The study has some important limitations. As noted above, we lose a large proportion of our original cases through loss to follow-up and missing data. Comparisons of our study samples with excluded cases show no significant differences in key analysis variables, namely severity measures and expectations of recovery. Nevertheless, our study samples tend to be older and have a higher proportion of females than the original survey sample, and both characteristics are associated with poorer return-to-work outcomes [31]. This may introduce a bias in the distribution of our study sample across employment patterns.

A second limitation is that we were unable to complete interviews at each follow-up point at exactly the same number of days past onset. There were considerable lags in conducting some interviews, particularly baseline interviews, because of late notifications or difficulties contacting injured workers. Thus, the baseline interview should be interpreted as ‘an interview close to onset,’ and follow-up interviews should be interpreted as ‘interviews at approximately one (6, 12) month after onset.’ When the baseline interview was conducted more than 28 days after onset (40% of sample) we administered the baseline and 1-month interviews simultaneously. In these cases ‘baseline’ severity measures and one-month return to work outcomes are collected at the same time, so the severity measures may be endogenous in the patterns model. For this reason we are more confident in our results at 6 and 12 months than at 1 month.
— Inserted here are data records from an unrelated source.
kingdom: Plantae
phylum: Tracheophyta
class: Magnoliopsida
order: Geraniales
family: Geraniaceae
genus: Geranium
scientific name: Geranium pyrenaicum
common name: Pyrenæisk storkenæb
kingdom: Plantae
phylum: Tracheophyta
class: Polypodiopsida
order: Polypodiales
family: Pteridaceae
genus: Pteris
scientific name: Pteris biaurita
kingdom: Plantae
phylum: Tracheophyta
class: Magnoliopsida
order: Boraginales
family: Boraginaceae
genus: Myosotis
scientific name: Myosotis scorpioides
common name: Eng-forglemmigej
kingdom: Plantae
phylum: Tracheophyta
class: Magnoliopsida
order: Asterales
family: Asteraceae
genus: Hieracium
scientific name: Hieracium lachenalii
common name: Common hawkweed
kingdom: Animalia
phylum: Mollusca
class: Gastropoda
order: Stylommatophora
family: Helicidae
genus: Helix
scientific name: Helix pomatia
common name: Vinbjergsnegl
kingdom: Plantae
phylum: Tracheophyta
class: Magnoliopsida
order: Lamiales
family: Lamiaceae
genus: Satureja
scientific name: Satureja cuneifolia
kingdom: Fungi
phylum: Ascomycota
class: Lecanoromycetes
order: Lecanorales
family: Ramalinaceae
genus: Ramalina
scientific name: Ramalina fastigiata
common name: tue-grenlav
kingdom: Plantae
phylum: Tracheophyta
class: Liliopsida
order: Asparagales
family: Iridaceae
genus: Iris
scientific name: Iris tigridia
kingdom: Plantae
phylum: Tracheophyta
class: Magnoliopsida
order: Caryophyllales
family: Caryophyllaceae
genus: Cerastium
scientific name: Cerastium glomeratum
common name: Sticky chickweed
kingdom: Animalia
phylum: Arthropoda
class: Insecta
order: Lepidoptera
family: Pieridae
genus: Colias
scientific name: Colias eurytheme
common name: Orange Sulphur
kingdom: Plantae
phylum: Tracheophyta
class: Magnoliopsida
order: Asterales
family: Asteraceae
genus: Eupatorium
Finally, our models do not include a number of variables that have been shown to be important determinants of return to work outcomes. Some of the variables are unavailable on our data: physical demands of the pre-injury job, diagnostic category (e.g. ruptured disc). Others, such as job accommodations, are not appropriate in a predictive model because they cannot be measured until after a worker returns to work. The results should be interpreted with these exclusions, and the original purpose—to identify severity measures collected at or near onset of back pain that are useful predictors of long-term employment outcomes—in mind.

The useful message for clinicians is that all the self-reported severity measures appear to have significant predictive power on return-to-work outcomes for as long as 1 year, although the pain intensity variables are less useful for predicting specific patterns of employment. The mental component of the SF-12, in particular, is relatively robust to alternate specifications, consistently statistically significant, and has the lowest probability significance level in explaining long-term patterns of employment. This result, which warrants further testing in prospective studies, nevertheless suggests that employment outcomes for workers with occupational back pain could be improved by identifying and treating workers with poor mental health status at the time of onset of back pain.